Reputation: 2685
I am using Cassandra 0.8 with 2 secondary indexes for columns like "DeviceID" and "DayOfYear". I have these two indexes in order to retrieve data for a device within a range of dates. Whenever I get a date filter, I convert this into DayOfYear and search using indexed slices using .net Thrift API. Currently I cannot upgrade the DB as well.
My problem is I usually do not have any issues retrieving rows using the get_indexed_slices query for the current date (using current day of year). But whenever I query for yesterday's day of year (which is one of the indexed column), I get a time out for the first time I make the query. And most of the times, it returns when I query the second time and 100% during the third time.
Both these columns are created as double data type in the column family and I generally get 1 record per minute. I have 3 nodes in the cluster and the nodetool reports suggest that the nodes are up and running, though the load distribution report from nodetool looks like this.

**RAW DATA**.
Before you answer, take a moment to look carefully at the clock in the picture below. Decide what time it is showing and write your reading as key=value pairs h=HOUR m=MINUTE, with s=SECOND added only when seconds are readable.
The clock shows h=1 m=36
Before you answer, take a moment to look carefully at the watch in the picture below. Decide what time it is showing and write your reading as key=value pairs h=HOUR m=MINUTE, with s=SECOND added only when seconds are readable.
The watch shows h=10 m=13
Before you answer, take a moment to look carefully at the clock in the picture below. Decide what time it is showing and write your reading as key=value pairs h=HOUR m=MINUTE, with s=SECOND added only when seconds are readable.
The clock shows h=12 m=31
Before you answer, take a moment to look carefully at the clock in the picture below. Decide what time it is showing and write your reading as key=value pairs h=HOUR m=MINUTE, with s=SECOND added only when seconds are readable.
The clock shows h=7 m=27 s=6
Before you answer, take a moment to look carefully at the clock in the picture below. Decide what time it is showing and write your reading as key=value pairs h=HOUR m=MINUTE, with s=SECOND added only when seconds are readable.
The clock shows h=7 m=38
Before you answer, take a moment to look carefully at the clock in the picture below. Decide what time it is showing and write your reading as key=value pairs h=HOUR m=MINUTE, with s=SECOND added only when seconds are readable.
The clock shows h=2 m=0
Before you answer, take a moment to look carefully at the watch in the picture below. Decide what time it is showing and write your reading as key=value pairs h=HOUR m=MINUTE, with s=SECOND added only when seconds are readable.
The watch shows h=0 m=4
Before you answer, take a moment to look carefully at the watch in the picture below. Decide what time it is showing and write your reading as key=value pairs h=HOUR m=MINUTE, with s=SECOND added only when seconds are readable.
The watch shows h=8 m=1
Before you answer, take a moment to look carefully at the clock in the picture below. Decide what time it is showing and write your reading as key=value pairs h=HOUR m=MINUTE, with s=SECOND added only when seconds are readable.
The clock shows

**EXERCISE REQUIREMENTS**.
[1] Rewrite the paragraph of the Cassandra forum post that begins "My problem is I usually" as a shorter paragraph that keeps its main facts.
[2] Carry on the Cassandra forum post from the point where it stops.

**ANSWERS TO THE PROBLEMS**.
[1] Queries with get_indexed_slices for the current day of year usually work without trouble. A query for yesterday's day of year times out on the first try, mostly succeeds on the second, and always succeeds on the third.

[2]
Starting NodeTool
Address DC Rack Status State Load Owns
xxx.xx.xxx.xx datacenter1 rack1 Up Normal 7.59 GB 51.39%
xxx.xx.xxx.xx datacenter1 rack1 Up Normal 394.24 MB 3.81%
xxx.xx.xxx.xx datacenter1 rack1 Up Normal 4.42 GB 44.80%
and my configuration in YAML is as below.
hinted_handoff_enabled: true
max_hint_window_in_ms: 3600000 # one hour
hinted_handoff_throttle_delay_in_ms: 50
partitioner: org.apache.cassandra.dht.RandomPartitioner
commitlog_sync: periodic
commitlog_sync_period_in_ms: 120000
flush_largest_memtables_at: 0.75
reduce_cache_sizes_at: 0.85
reduce_cache_capacity_to: 0.6
concurrent_reads: 32
concurrent_writes: 24
sliced_buffer_size_in_kb: 64
rpc_keepalive: true
rpc_server_type: sync
thrift_framed_transport_size_in_mb: 15
thrift_max_message_length_in_mb: 16
incremental_backups: true
snapshot_before_compaction: false
column_index_size_in_kb: 64
in_memory_compaction_limit_in_mb: 64
multithreaded_compaction: false
compaction_throughput_mb_per_sec: 16
compaction_preheat_key_cache: true
rpc_timeout_in_ms: 50000
index_interval: 128
Is there something I may be missing? Are there any problems in the config?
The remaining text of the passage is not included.